Friedrich Schiller und die Entwicklung des menschlichen Potenzials
Quelle: morgenstunden.substack.com
Lieber Miko,
ich möchte dir heute einen Gedanken senden, der mich schon eine ganze Zeit bewegt. In den vergangenen Briefen haben wir uns bemüht, den Lesern eine Vorstellung davon mitzuteilen, dass es die kreative Vernunft ist, die uns Menschen mit Gott verbindet, und die der Weg ist, auf dem wir mit ihrer Anwendung die Schöpfung verwirklichen.
Ich bin angeregt worden, mich überhaupt mit diesen Fragen zu beschäftigen, durch ein eher schweres Thema. Darüber hatte ich auch schon berichtet. Es war die Problematik, dass es offensichtlich Menschen gibt, die glauben dass sie besser sind als andere, und die über Mittel verfügen, diesen Gedanken einer “Auslese” mit dem Gedanken einer “Verbesserung des Menschen durch Verschmelzung mit Technik” zu verbinden.
Ich fand und finde diesen Gedanken fürchterlich und in meiner Beschäftigung mit dem Thema bin ich damals auch auf Friedrich Schiller gestoßen, der den Satz gesagt hat, wonach es “die Schönheit ist, durch welche man zu der Freiheit wandert”. Dieser Satz ist ein wahrhaft poetischer Satz. Er ist für manche vielleicht wirklich zu schön, um wahr zu sein, gar zu naiv. Und auch ich habe mich zunächst schwergetan damit, die Bedeutung dieses Satzes zu verstehen. Inzwischen glaube ich, dass ich einen ganz guten Zugang dazu gefunden habe, wie dieser Satz Sinn macht.

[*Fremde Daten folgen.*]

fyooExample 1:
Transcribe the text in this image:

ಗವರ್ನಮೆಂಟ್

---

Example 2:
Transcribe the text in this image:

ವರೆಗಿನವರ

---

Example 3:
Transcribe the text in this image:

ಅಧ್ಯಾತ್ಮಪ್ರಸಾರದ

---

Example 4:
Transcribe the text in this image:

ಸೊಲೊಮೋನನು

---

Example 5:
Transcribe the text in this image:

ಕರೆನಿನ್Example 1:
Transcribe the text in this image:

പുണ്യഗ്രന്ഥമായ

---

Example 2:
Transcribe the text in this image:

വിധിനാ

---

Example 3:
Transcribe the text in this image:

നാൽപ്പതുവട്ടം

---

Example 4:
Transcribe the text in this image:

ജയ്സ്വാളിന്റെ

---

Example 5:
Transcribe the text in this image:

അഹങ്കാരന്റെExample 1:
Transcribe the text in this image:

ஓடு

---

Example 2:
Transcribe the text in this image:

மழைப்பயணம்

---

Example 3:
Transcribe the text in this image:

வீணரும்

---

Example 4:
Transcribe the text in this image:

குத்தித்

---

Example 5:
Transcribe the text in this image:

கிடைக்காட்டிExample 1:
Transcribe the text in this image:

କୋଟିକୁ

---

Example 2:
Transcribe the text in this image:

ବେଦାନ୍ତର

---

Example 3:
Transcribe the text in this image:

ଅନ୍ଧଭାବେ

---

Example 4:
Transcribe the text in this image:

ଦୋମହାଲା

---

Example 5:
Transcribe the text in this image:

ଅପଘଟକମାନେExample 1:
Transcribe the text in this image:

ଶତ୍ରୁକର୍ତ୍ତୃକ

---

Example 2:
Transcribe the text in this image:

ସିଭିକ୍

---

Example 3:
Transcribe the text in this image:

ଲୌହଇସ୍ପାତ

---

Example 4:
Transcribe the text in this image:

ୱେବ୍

Davon möchte ich dir heute berichten.
Friedrich Schiller ist ein Dichter gewesen, der vor über 250 Jahren geboren wurde und der unter Bedingungen lebte, in denen Monarchen, Fürsten, über “ihr Volk” herrschten. Und viele dieser Fürsten waren auch Menschen, die sich und ihresgleichen für etwas Besseres hielten. Menschen, die glaubten, dass Gott sie in diese Herrschaft eingesetzt habe, woraus sich auch ihr eingebildetes Vorrecht ableitete.

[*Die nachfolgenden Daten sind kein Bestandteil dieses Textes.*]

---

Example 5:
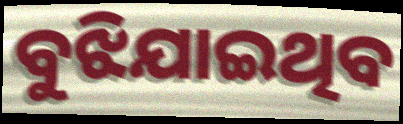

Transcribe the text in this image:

ବୁଝିଯାଇଥିବ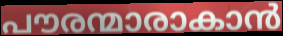
പൗരന്മാരാകാൻ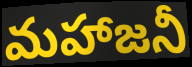
మహాజనీ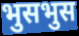
भुसभुसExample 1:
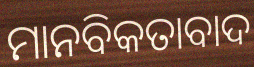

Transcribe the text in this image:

ମାନବିକତାବାଦ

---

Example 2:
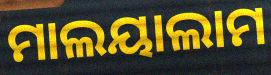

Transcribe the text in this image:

ମାଲୟାଲାମ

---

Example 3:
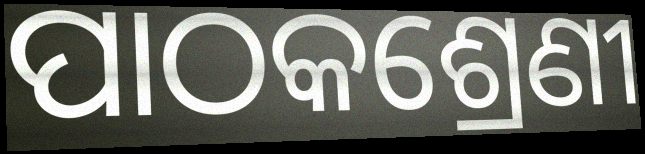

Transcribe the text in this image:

ପାଠକଶ୍ରେଣୀ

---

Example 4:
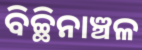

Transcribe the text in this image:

ବିଚ୍ଛିନାଞ୍ଚଳ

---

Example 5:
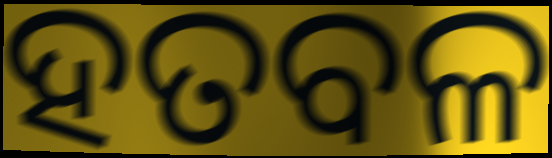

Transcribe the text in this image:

ହତବଳ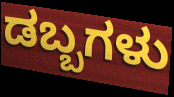
ಡಬ್ಬಗಳುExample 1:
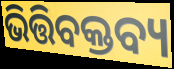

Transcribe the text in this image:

ଭିତ୍ତିବକ୍ତବ୍ୟ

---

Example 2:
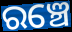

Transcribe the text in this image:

ରଞ୍ଚେ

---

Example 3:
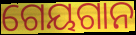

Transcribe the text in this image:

ଗେୟଗାନ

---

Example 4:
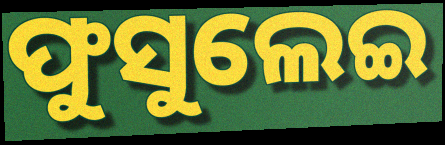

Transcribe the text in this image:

ଫୁସୁଲେଇ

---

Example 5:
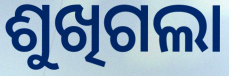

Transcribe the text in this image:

ଶୁଖିଗଲା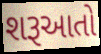
શરૂઆતોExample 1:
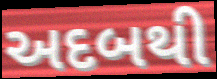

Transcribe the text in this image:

અદબથી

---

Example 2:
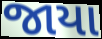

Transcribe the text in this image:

જાયા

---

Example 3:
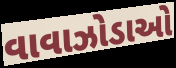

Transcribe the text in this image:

વાવાઝોડાઓ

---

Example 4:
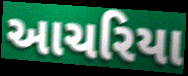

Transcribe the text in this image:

આચરિયા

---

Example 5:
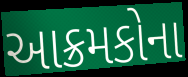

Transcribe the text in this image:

આક્રમકોનાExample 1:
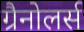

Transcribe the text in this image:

ग्रैनोलर्स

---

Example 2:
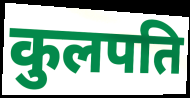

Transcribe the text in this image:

कुलपति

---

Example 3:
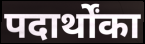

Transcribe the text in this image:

पदार्थोंका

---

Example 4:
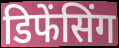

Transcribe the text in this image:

डिफेंसिंग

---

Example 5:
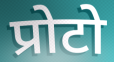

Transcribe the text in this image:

प्रोटो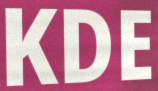
KDEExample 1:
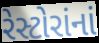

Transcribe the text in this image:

રેસ્ટોરાંનાં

Schiller hat mit diesem Vorrecht und besonders mit den konkreten Handlungen jener Monarchen in der damaligen Zeit arge Probleme gehabt. Schiller war ein Mann, der seinerseits eine sehr gute Bildung erhalten hatte, die unter anderem auch die griechischen Philosophen, die griechische Klassik, also Platon, Pythagoras, Archimedes und auch viele andere Humanisten in ihrer Folge umfasst hat. Es ist eine Bildung gewesen, wie sie auch Moses Mendelssohn erfahren hatte, der ja nur wenige Jahrzehnte vor Friedrich Schiller lebte, und auf den diese Morgenstunden in ihrem Ansatz als Inspiration zurückgehen.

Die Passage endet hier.